## [Data records]

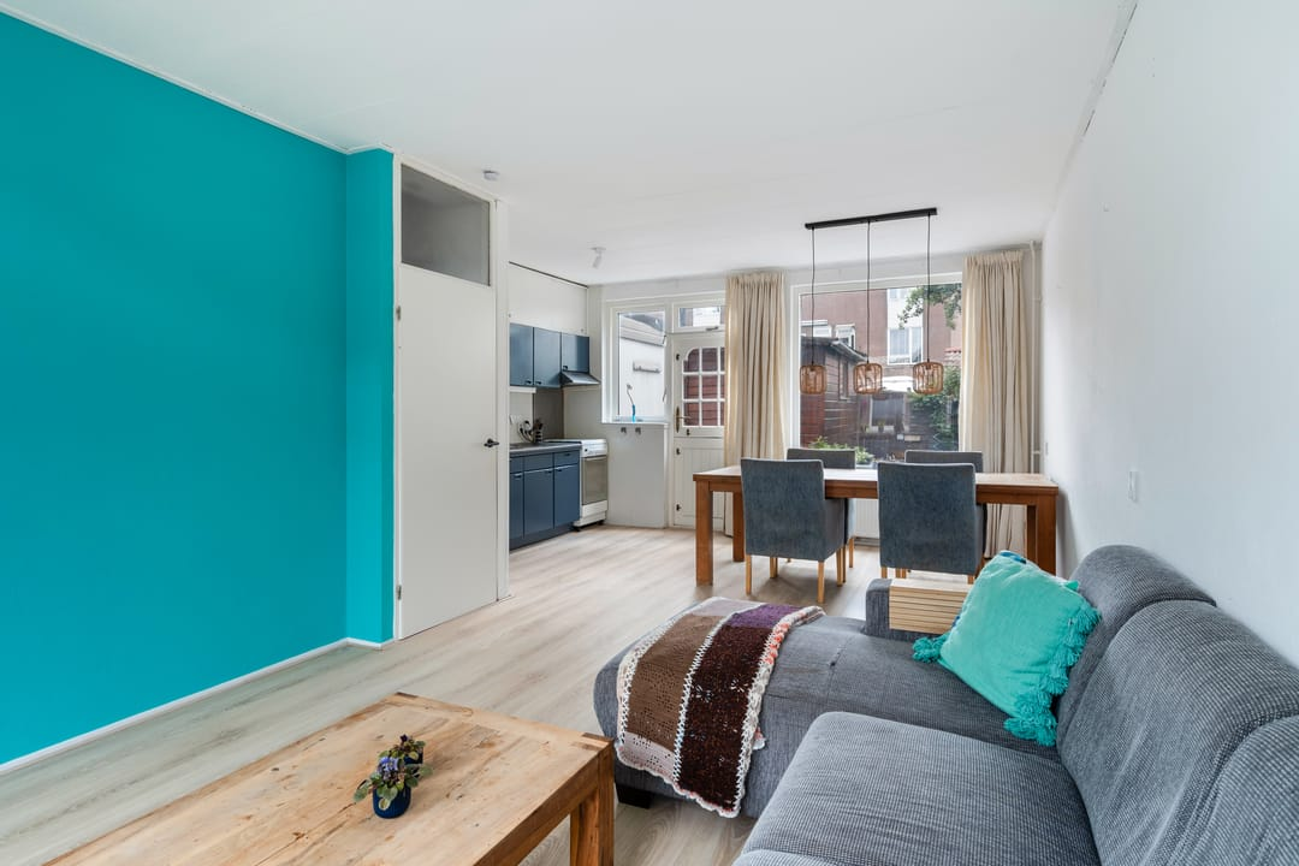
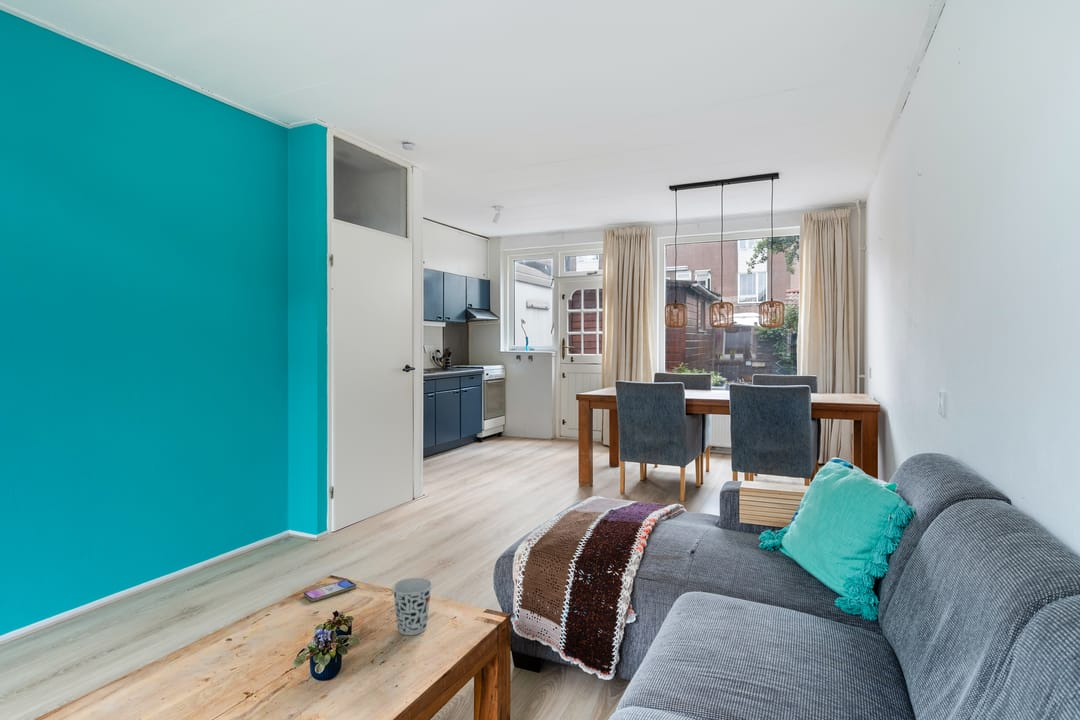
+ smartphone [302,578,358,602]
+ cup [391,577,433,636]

---

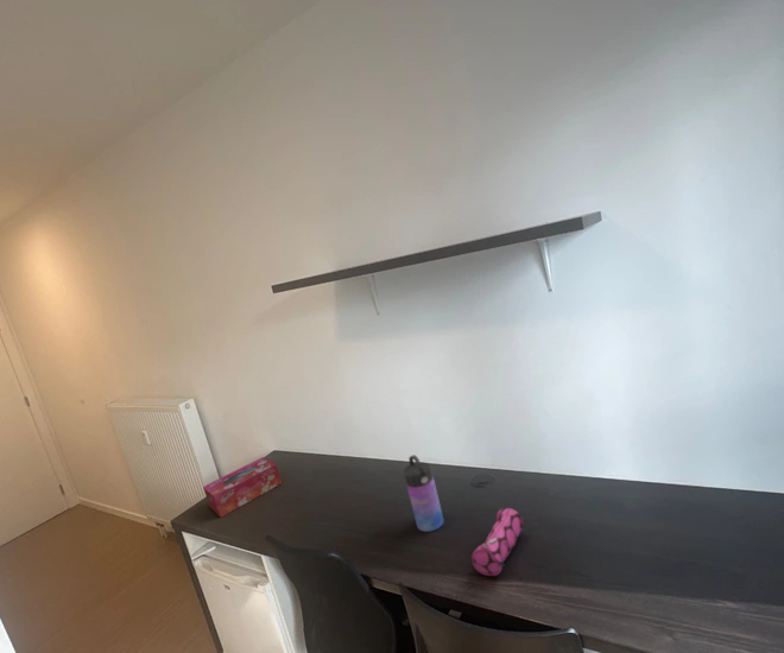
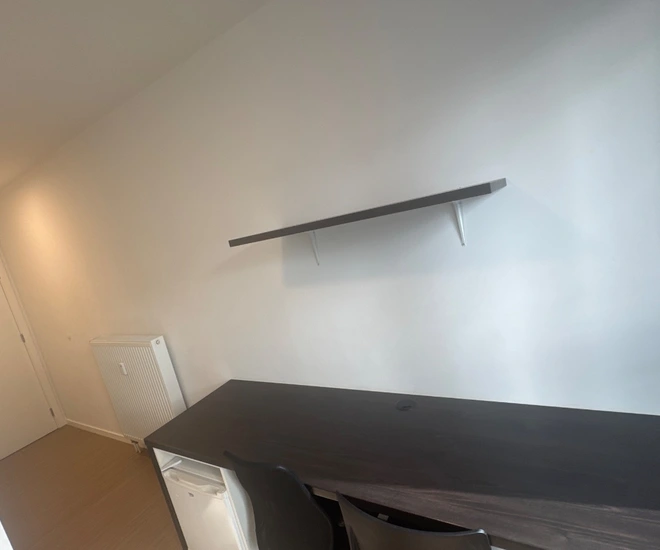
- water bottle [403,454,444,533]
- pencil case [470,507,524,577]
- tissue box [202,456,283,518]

--

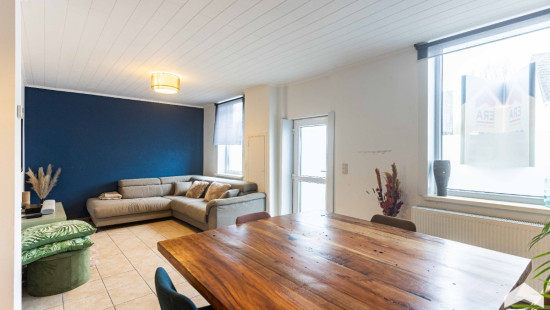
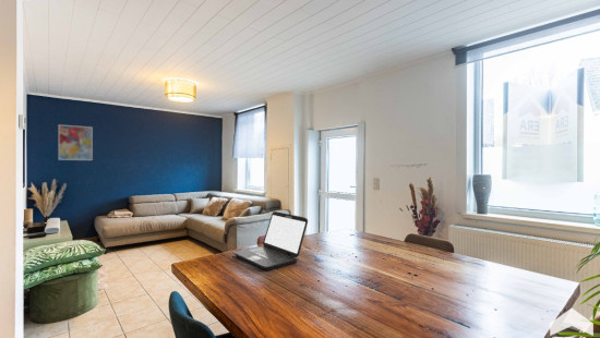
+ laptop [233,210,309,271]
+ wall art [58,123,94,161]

## [Exercise goal]
Retype the entries above exactly, but only from the line containing "- water bottle [403,454,444,533]" through the line containing "- tissue box [202,456,283,518]", both included.

## [Finished exercise]
- water bottle [403,454,444,533]
- pencil case [470,507,524,577]
- tissue box [202,456,283,518]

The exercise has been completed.